Users didn’t understand how the map could be useful part of workflow, because they didn’t discover all parts of the flow during testing. They only clicked on the map itself, and didn’t click on the pin points at the side of the map, which kickstarted the workflow of adding contact information.
This was my first experience doing unmoderated usability tests. I learned how important it is to have clear tasks and to test it out beforehand on the same technology as participants will be using. One of my tasks didn’t work because usertesting.com renders differently on mobile vs desktop.
It was tricky to make the tradeoff between having a participant go through the whole arc of an interaction vs breaking it up into pieces. I broke the map interaction into pieces and users didn’t have enough context to complete the task.
Based on the usability findings, we iterated on our designs, culminating in a comprehensive web / table / mobile interface.
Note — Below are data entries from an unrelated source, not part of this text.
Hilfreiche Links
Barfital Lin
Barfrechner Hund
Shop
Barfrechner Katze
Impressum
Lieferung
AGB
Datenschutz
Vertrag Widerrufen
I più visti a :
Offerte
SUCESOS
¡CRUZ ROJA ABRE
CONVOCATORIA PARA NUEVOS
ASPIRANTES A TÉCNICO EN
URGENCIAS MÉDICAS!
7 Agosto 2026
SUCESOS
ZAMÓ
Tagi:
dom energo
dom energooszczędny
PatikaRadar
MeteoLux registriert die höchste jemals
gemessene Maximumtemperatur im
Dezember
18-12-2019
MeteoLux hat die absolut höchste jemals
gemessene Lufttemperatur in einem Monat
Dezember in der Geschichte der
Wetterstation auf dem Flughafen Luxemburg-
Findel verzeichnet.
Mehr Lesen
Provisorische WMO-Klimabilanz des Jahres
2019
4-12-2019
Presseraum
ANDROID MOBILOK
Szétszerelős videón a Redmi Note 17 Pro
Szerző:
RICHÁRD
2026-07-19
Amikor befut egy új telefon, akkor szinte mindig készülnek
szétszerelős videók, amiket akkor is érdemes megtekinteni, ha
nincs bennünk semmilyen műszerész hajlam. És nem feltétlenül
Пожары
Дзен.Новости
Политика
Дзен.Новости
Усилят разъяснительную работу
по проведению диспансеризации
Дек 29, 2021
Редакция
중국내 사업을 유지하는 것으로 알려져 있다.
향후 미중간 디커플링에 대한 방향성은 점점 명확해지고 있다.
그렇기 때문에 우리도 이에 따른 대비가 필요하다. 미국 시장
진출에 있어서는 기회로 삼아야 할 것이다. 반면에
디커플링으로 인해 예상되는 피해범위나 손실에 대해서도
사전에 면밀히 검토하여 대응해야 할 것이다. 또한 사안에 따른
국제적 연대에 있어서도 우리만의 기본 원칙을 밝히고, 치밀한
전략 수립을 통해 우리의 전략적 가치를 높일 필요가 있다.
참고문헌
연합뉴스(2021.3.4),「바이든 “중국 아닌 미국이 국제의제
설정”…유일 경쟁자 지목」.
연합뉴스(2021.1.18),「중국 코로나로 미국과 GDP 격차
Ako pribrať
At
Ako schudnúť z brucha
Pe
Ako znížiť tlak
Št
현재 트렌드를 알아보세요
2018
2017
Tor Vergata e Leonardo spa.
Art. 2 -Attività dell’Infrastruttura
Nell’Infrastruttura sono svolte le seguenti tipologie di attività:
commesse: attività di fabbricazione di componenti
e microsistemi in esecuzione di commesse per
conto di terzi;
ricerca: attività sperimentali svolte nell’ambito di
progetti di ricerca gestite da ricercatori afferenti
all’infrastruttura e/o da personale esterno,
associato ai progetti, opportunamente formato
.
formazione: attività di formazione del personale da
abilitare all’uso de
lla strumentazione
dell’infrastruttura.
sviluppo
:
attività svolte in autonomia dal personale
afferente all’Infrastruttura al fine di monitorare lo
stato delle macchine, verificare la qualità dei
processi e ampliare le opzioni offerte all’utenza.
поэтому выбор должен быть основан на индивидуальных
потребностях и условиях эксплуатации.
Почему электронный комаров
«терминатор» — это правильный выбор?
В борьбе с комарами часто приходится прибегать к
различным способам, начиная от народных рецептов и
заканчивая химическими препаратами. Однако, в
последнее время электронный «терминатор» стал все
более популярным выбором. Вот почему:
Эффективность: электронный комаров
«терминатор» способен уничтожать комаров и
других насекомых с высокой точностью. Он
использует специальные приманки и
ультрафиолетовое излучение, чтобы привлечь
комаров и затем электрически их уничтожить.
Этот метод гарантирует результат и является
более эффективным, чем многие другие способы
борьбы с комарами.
Since this was a class project, we all technically had the role of designer. However, each of us gravitated towards the role that fit us best. I took on the role of user researcher, and my two colleagues took on the role of designer, and product manager. Throughout this project, we worked extremely closely with each other. This project was particularly rewarding because we learned a lot from each other’s strengths. For example, my design teammate pushed me to think of more creative solutions while I pushed her to look to our user research findings when developing these solutions. Our third teammate, who took on the role of product manager, helped move us forward when we got stuck in the weeds. We very much complemented each other, and gained a deeper appreciation of each other’s fields.